Filter the entries for the word "SQUARE". Copy each line in which it occurs.

□ □ □

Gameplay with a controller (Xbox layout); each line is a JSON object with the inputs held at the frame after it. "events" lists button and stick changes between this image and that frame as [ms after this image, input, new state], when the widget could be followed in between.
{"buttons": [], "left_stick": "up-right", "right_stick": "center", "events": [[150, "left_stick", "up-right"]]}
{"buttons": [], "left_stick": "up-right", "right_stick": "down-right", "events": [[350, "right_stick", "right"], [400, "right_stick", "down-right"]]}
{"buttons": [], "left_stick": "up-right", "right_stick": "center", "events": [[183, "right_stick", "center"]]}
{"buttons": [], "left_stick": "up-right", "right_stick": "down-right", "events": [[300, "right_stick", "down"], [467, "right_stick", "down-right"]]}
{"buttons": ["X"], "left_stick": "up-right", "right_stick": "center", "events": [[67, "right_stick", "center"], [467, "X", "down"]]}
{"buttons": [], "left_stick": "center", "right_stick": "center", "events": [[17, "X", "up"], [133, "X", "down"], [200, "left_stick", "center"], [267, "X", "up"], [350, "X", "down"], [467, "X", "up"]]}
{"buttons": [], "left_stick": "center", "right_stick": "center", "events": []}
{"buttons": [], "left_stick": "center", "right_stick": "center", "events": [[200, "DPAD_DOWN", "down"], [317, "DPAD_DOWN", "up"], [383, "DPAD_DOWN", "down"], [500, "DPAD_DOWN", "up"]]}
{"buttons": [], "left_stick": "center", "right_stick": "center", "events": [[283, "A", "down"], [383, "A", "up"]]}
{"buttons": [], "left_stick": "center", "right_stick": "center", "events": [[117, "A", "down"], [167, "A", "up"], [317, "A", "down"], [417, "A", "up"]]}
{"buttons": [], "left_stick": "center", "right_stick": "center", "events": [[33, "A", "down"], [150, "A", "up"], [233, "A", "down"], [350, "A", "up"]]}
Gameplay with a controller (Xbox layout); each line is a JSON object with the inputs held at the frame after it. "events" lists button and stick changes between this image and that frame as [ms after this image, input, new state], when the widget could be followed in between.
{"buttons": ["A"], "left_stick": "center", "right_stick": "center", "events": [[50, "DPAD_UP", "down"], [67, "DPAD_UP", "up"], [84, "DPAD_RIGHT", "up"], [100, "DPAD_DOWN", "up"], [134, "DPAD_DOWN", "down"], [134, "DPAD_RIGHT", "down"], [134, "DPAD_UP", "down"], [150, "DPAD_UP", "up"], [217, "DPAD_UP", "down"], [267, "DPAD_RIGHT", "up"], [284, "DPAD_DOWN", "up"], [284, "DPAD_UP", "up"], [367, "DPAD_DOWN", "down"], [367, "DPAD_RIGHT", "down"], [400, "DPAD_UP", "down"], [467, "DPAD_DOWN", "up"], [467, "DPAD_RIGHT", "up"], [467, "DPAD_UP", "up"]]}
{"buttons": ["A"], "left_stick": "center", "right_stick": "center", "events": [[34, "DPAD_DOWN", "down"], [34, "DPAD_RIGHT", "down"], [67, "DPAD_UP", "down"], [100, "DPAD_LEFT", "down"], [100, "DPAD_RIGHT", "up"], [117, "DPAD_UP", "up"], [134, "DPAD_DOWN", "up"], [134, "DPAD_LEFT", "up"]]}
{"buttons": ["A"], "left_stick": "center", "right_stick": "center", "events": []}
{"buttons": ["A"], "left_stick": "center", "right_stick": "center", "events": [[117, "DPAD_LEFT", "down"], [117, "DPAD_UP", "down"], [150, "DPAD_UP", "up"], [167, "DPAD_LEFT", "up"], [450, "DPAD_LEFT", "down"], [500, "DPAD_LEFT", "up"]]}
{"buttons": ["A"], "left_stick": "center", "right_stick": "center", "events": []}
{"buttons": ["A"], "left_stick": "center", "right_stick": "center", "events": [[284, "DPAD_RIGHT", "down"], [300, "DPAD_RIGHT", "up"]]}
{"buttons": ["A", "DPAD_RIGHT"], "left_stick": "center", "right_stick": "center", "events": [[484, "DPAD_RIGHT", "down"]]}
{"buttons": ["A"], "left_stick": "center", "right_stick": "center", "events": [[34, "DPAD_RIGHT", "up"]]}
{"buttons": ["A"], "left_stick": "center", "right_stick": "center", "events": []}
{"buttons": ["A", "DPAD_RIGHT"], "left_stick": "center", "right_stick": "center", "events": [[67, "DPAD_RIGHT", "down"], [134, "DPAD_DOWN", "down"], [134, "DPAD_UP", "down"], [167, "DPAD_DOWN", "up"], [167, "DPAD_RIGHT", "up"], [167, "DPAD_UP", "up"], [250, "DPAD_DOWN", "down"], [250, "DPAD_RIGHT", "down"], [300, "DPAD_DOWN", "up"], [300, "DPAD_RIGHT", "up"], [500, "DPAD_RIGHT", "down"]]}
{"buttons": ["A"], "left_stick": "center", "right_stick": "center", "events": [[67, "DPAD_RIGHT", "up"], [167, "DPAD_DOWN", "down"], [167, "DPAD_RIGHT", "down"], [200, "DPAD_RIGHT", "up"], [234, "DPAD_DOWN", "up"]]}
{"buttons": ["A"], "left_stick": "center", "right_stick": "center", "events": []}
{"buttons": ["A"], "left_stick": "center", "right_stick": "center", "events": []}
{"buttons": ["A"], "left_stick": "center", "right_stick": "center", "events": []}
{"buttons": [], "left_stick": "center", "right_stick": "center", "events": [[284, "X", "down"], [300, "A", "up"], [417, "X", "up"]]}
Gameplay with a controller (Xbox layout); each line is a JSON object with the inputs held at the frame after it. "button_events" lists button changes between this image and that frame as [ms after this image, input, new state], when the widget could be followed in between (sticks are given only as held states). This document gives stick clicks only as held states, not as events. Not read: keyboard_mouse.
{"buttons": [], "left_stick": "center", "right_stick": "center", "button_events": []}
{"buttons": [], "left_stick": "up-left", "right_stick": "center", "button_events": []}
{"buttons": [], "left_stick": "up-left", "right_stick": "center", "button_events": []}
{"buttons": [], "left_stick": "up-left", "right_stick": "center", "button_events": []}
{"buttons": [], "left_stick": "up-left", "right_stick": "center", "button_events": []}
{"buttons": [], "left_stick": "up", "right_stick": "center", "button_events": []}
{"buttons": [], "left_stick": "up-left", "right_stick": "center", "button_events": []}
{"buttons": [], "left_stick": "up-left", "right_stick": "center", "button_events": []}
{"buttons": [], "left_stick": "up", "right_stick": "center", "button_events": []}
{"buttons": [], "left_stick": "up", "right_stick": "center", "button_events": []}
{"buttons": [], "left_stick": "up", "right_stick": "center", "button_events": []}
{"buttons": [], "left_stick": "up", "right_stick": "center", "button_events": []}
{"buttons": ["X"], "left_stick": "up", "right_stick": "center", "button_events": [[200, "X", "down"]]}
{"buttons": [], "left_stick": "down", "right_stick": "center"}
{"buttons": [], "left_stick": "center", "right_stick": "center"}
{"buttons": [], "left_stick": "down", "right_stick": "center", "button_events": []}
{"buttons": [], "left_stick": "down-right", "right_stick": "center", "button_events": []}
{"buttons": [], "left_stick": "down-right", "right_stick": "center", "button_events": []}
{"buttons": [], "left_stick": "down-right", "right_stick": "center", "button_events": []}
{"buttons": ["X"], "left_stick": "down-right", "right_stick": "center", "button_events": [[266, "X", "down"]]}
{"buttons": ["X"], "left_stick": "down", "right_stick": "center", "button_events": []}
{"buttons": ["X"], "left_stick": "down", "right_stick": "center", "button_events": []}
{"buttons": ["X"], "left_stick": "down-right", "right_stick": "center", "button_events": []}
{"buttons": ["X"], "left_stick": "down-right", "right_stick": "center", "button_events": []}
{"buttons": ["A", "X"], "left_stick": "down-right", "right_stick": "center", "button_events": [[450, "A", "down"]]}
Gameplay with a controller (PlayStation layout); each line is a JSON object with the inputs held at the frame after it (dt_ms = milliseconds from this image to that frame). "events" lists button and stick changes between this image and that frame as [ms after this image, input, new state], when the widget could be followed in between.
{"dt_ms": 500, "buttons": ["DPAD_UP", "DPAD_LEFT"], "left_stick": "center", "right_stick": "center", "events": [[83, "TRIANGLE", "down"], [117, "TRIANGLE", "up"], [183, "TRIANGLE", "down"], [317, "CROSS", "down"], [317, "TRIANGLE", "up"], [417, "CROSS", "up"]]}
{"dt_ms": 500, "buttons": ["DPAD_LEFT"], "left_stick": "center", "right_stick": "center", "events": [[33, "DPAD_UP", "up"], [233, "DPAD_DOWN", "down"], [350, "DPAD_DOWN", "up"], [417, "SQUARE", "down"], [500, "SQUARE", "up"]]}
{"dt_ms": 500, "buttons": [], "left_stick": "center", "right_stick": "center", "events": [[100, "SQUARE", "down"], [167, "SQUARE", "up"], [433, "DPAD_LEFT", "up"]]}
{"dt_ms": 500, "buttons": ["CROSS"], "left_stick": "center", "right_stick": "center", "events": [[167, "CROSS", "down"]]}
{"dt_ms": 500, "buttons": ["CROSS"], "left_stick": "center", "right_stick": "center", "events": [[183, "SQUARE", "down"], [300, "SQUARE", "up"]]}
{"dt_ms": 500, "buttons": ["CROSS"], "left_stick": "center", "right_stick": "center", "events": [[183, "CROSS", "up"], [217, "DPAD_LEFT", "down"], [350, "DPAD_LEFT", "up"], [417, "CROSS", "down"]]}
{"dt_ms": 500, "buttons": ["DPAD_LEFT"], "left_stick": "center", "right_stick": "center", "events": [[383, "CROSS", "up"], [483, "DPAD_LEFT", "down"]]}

□ □ □

Solution
{"dt_ms": 500, "buttons": ["DPAD_LEFT"], "left_stick": "center", "right_stick": "center", "events": [[33, "DPAD_UP", "up"], [233, "DPAD_DOWN", "down"], [350, "DPAD_DOWN", "up"], [417, "SQUARE", "down"], [500, "SQUARE", "up"]]}
{"dt_ms": 500, "buttons": [], "left_stick": "center", "right_stick": "center", "events": [[100, "SQUARE", "down"], [167, "SQUARE", "up"], [433, "DPAD_LEFT", "up"]]}
{"dt_ms": 500, "buttons": ["CROSS"], "left_stick": "center", "right_stick": "center", "events": [[183, "SQUARE", "down"], [300, "SQUARE", "up"]]}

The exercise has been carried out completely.